The Life of Omar Ibn Said: New Edition

Paul Harvey

From the latest edition of Choice, a quick review of a new edition of the indispensable short autobiography of Omar Ibn Said, together with a collection of essays on the history of Islam among American slaves; looks to be indispensable for your university library, so I'll reprint the review. Below the review is some more information about the book, from the University of Wisconsin Press website:

The cover of Alryyes's translation of Said is dark brown, with some Arabic script and an oval photo of Said.

Said, Omar ibn.  A Muslim American slave: the life of Omar Ibn Said, ed., tr., and introd. by Ala   Alryyes.  Wisconsin, 2011.  222p afp; ISBN 9780299249540 pbk, $19.95; ISBN9780299249533 e-book, $14.95. Reviewed in 2012feb CHOICE.
In 1966, Derrick Bell acquired an enormously important manuscript, the life of Omar Ibn Said, written in 1831. Said was a Muslim scholar captured in the transatlantic slave trade in 1807. Ala Alryyes (comparative literature, Yale) translated this Arabic text, described as "consisting of 23 pages of quarto paper, of which pages 6 through 13 are left blank." However, Alryyes does more than translate. He says that this "text is a critical study of the text and contexts." To frame this work are debates over its importance by scholars Michael Gomez, Allan D. Austin, Robert J. Allison, Sylviane A. Diouf, Ghada Osman, and Camille F. Forbes. Alryyes contextualizes the work in literary conversations of other slave narratives, general Muslim Qur'anic understandings of the suras used by Said, and 19th-century US literature. Omar Ibn Said's manuscript is of singular importance because it is the only extant autobiography written by a slave in Arabic in the US; it permits comparison with slave narratives by escaped slaves; it contributes to the multilingual history in all genres of American literature; and it offers an opportunity to analyze various ways of reading a text. Summing Up: Highly recommended. Graduate students, faculty. -- A. B. McCloud, DePaul University

From the book's website:

"Then there came to our country a big army. It killed many people. It took me, and walked me to the big Sea, and sold me into hands of a Christian man."
—Omar Ibn Said 

Born to a wealthy family in West Africa around 1770, Omar Ibn Said was abducted and sold into slavery in the United States, where he came to the attention of a prominent North Carolina family after filling “the walls of his room with piteous petitions to be released, all written in the Arabic language,” as one local newspaper reported. Ibn Said soon became a local celebrity, and in 1831 he was asked to write his life story, producing the only known surviving American slave narrative written in Arabic. 
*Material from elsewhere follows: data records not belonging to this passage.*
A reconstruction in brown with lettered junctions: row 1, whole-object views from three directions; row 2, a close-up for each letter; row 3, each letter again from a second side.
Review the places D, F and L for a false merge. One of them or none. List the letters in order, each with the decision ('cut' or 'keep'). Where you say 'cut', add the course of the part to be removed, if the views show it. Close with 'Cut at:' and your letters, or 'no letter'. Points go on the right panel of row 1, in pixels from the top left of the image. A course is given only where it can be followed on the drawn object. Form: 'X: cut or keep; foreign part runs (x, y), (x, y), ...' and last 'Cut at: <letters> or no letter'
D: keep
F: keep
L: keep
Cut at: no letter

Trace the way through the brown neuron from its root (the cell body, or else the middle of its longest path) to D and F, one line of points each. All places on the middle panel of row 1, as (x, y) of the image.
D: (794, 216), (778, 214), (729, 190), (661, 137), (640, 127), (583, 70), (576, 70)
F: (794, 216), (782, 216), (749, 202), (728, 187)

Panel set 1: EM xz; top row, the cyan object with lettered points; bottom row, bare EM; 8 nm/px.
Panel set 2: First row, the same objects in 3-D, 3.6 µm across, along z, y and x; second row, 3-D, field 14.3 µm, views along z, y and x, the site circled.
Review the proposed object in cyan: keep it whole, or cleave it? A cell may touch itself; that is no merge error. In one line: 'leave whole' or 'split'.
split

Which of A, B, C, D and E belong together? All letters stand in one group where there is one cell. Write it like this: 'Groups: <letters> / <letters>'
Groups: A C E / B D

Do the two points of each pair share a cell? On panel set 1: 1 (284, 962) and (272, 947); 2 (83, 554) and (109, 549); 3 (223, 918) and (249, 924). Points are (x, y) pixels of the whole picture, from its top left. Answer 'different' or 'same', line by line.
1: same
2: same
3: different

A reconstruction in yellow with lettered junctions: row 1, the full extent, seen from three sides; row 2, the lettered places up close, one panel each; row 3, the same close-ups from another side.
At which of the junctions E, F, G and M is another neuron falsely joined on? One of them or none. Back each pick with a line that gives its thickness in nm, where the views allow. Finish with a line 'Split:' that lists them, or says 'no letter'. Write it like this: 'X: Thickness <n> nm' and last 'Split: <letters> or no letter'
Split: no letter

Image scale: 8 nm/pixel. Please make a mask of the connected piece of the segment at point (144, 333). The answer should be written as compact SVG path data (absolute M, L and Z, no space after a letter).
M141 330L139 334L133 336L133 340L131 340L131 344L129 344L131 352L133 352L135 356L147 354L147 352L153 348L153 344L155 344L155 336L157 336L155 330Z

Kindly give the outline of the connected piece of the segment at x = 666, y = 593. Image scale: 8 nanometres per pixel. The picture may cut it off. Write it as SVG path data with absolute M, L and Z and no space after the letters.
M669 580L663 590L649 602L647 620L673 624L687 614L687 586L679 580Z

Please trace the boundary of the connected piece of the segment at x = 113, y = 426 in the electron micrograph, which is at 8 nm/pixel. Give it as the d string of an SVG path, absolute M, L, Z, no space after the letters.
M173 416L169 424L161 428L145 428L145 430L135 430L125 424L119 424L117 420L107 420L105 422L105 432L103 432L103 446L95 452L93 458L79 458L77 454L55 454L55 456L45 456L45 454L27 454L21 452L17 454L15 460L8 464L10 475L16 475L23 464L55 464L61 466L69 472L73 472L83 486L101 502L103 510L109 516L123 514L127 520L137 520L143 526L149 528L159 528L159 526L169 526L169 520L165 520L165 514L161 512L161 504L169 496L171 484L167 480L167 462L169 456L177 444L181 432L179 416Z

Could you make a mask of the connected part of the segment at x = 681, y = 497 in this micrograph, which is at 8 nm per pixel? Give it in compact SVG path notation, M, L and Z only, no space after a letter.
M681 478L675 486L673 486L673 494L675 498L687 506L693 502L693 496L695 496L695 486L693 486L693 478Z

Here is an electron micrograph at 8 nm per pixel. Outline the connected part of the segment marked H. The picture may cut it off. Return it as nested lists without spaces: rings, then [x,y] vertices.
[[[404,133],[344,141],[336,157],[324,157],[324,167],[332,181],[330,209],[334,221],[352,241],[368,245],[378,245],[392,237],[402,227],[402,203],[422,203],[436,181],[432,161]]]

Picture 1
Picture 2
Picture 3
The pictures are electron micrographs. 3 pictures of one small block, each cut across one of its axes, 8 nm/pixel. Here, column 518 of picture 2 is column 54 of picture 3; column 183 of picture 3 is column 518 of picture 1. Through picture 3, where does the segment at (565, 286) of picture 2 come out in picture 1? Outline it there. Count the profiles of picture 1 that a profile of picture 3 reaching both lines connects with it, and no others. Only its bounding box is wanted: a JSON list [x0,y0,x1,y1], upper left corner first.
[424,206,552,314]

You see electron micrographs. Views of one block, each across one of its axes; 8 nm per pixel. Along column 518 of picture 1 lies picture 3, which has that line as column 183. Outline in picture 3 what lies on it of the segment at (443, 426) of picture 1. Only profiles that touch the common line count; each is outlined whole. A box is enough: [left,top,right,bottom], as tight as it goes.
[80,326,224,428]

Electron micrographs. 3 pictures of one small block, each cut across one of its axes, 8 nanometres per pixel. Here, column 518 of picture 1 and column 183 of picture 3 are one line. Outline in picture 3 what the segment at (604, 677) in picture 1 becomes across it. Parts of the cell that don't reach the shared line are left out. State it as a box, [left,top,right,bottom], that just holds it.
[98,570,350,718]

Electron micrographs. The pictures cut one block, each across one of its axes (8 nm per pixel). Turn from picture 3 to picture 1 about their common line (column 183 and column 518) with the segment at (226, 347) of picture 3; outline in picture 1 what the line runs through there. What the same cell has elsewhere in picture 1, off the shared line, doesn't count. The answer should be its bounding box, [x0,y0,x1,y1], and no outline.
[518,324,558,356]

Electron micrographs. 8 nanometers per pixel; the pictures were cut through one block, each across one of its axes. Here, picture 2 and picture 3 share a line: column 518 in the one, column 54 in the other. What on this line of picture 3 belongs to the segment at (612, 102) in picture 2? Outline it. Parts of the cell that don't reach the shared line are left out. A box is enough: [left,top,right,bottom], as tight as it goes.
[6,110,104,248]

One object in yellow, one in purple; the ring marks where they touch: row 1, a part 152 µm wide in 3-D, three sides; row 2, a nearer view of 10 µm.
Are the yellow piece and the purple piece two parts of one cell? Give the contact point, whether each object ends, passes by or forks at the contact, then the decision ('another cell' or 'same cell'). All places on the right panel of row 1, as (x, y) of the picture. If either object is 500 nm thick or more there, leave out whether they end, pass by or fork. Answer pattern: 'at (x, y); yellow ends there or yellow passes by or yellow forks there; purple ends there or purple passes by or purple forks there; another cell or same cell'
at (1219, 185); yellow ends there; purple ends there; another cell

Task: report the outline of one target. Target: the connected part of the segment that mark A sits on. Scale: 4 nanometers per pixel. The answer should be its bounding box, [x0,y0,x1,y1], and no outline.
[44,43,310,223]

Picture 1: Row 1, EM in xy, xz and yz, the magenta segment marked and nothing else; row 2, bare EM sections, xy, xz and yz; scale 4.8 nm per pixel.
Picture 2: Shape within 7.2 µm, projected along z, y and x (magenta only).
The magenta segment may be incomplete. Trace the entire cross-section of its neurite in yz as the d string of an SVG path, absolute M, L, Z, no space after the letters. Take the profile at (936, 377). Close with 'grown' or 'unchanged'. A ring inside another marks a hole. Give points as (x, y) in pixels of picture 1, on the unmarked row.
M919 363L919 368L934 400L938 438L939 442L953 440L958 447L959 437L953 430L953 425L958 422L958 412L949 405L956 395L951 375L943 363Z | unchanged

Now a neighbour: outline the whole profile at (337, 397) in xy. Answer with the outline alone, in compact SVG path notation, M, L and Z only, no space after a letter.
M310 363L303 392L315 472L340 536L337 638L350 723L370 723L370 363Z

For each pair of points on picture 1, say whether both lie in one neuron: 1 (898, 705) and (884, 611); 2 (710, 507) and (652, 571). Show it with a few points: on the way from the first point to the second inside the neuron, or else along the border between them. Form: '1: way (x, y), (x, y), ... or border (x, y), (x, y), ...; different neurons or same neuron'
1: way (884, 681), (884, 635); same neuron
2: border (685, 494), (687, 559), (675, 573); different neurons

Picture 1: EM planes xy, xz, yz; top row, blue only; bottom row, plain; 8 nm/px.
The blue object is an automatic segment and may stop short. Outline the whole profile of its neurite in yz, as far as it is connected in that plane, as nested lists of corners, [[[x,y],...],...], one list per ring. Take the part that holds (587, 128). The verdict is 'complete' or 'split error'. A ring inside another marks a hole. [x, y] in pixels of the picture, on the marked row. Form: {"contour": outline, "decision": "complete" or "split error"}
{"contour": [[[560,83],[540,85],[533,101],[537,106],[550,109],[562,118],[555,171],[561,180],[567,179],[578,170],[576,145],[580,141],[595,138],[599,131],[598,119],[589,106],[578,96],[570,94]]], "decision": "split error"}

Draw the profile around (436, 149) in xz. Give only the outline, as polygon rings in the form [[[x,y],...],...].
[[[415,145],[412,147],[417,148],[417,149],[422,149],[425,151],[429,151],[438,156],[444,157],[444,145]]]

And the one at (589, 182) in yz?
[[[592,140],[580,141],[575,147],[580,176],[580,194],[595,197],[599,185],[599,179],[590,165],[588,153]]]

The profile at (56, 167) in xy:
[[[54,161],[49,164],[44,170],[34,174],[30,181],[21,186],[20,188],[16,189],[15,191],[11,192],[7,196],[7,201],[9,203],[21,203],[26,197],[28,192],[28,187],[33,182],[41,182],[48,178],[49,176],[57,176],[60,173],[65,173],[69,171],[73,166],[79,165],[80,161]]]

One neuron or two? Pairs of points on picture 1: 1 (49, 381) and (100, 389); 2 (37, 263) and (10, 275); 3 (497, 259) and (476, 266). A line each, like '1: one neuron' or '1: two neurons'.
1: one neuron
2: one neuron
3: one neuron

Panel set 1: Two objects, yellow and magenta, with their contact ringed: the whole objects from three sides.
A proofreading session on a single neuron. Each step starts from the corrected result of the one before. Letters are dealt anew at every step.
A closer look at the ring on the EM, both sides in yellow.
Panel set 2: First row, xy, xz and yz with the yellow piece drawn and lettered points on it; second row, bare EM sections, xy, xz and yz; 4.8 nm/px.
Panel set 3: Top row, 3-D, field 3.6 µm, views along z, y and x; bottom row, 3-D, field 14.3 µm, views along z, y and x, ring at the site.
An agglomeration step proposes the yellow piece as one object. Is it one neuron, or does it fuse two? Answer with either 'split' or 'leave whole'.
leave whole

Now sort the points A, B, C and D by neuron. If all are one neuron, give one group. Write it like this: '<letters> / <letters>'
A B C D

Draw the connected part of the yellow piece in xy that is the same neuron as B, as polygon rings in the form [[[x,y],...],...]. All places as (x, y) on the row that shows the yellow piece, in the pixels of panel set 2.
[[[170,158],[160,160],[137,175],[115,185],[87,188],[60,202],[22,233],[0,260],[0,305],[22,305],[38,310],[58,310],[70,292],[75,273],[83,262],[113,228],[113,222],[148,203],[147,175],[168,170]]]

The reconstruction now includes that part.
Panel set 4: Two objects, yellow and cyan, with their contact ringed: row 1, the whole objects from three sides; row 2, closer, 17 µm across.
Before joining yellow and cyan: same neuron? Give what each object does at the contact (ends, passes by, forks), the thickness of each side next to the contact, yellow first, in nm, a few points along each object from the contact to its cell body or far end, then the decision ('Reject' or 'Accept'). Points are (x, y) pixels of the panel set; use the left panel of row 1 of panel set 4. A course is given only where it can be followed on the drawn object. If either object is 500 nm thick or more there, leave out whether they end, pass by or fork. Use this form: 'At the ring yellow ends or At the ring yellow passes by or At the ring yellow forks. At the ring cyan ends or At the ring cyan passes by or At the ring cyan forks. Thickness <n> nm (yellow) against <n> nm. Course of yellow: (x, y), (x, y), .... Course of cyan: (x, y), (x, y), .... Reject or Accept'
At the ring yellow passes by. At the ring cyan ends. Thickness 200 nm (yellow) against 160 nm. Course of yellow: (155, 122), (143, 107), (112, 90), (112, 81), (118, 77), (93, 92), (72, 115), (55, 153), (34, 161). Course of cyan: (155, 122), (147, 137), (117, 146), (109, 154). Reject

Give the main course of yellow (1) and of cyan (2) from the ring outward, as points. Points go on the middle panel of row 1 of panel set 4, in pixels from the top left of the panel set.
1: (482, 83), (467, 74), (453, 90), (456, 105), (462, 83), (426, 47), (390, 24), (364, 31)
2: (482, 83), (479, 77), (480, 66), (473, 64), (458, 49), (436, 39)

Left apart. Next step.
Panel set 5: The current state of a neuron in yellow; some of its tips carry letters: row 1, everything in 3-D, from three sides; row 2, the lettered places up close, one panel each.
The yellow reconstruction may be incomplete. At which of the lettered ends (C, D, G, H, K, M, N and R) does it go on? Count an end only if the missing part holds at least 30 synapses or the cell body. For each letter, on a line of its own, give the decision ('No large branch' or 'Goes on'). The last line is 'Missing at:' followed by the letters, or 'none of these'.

In A Muslim American Slave, scholar and translator Ala Alryyes offers both a definitive translation and an authoritative edition of this singularly important work, lending new insights into the early history of Islam in America and exploring the multiple, shifting interpretations of Ibn Said’s narrative by the nineteenth-century missionaries, ethnographers, and intellectuals who championed it. 

This edition presents the English translation on pages facing facsimile pages of Ibn Said’s Arabic narrative, augmented by Alryyes’s comprehensive introduction and by photographs, maps, and other writings by Omar Ibn Said. The volume also includes contextual essays and historical commentary by literary critics and scholars of Islam and the African diaspora: Michael A. Gomez, Allan D. Austin, Robert J. Allison, Sylviane A. Diouf, Ghada Osman, and Camille F. Forbes. The result is an invaluable addition to our understanding of writings by enslaved Americans and a timely reminder that “Islam” and “America” are not mutually exclusive terms. 

“Expertly introduced, edited, and translated from the Arabic by Ala Alryyes, A Muslim American Slave: The Life of Omar Ibn Said offers the fullest historical, cultural, linguistic, and religious contexts for an understanding of this fascinating American slave narrative.”
—Werner Sollors, Harvard University 

Ala Alryyes is associate professor of comparative literature and English at Yale. He is author of Original Subjects: The Child, the Novel, and the Nations. He lives in Brooklyn.